BEGIN RECORDS

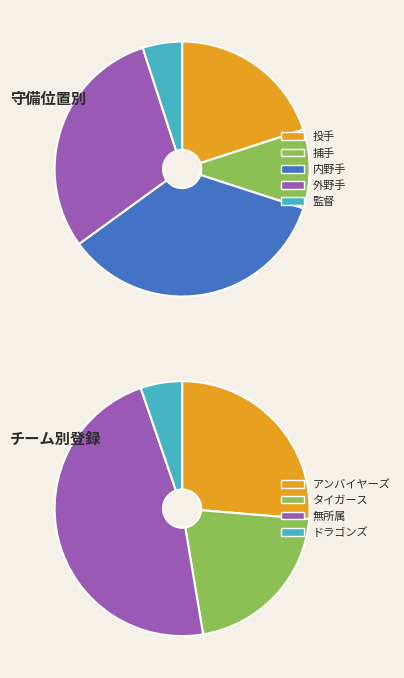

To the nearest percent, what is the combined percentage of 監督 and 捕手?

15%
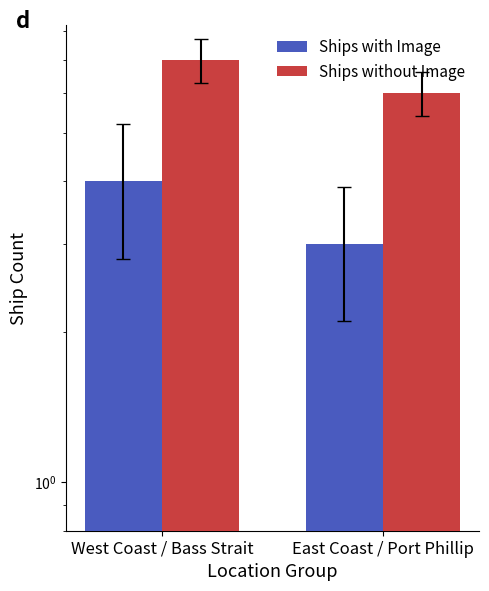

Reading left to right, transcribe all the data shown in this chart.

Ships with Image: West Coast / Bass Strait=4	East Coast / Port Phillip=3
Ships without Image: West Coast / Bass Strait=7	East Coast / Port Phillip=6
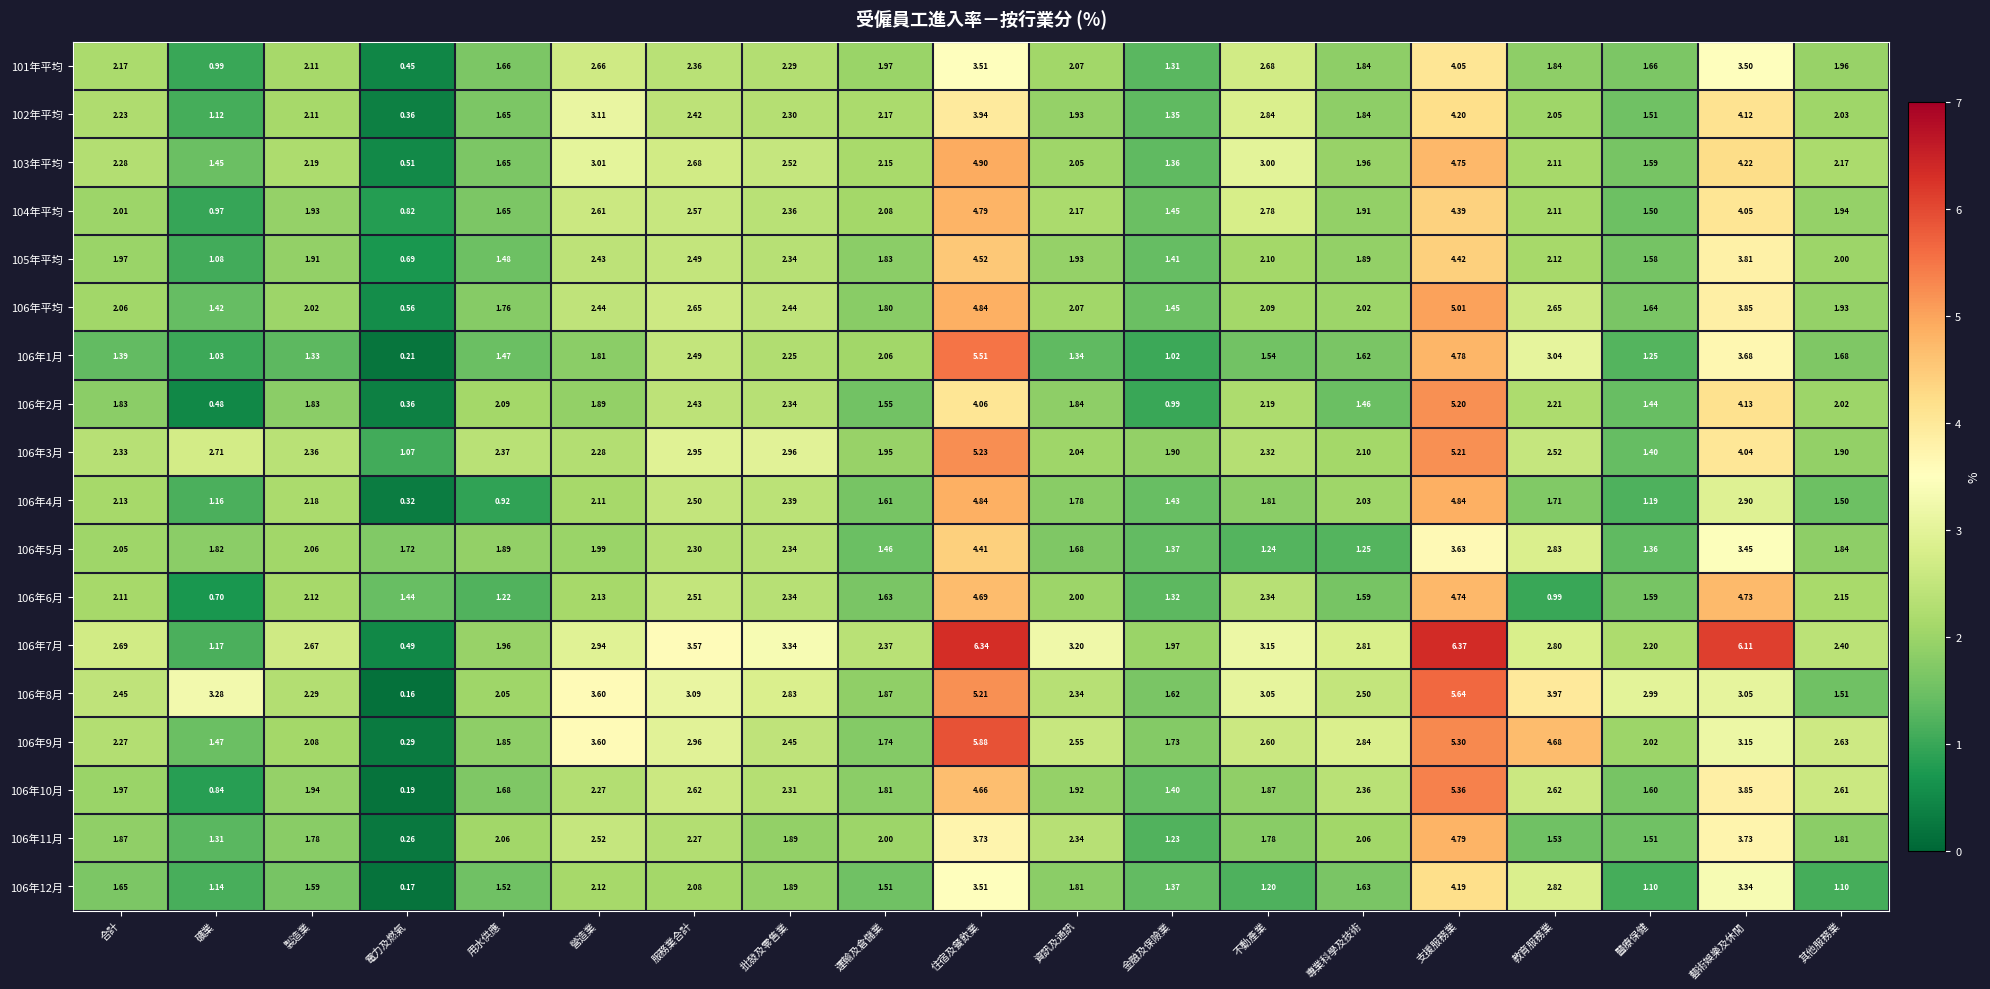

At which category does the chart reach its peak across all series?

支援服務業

END RECORDS

**PROBLEM DESCRIPTION:**
Reproduce the listing word for word, from the line with "Reading left to" up to and including the end of the listing, omitting the pictures.

**EXERCISE ANSWER:**
Reading left to right, transcribe all the data shown in this chart.

Ships with Image: West Coast / Bass Strait=4	East Coast / Port Phillip=3
Ships without Image: West Coast / Bass Strait=7	East Coast / Port Phillip=6

At which category does the chart reach its peak across all series?

支援服務業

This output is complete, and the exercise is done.